Request
Provide only the number of lines in the records below that include "нельзя".

^^^^

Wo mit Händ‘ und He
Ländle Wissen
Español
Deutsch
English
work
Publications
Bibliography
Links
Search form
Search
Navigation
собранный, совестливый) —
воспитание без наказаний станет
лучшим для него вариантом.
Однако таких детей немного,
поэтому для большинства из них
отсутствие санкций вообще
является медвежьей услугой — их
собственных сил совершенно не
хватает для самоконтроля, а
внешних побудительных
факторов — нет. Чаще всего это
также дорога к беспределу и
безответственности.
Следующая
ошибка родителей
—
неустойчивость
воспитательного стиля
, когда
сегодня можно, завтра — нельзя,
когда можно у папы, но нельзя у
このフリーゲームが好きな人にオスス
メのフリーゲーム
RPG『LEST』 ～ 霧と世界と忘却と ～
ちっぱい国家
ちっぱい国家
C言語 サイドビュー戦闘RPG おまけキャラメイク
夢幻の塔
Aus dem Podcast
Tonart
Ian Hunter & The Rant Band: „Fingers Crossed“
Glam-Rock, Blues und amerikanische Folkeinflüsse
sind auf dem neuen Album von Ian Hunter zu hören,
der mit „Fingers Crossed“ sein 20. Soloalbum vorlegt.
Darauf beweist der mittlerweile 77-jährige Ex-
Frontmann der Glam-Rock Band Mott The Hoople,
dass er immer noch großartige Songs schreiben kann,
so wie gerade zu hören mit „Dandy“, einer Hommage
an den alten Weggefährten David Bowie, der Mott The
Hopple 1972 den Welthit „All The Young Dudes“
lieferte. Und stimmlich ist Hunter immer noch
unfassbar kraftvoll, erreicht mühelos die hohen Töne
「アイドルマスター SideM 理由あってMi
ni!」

^^^^

Task solution
2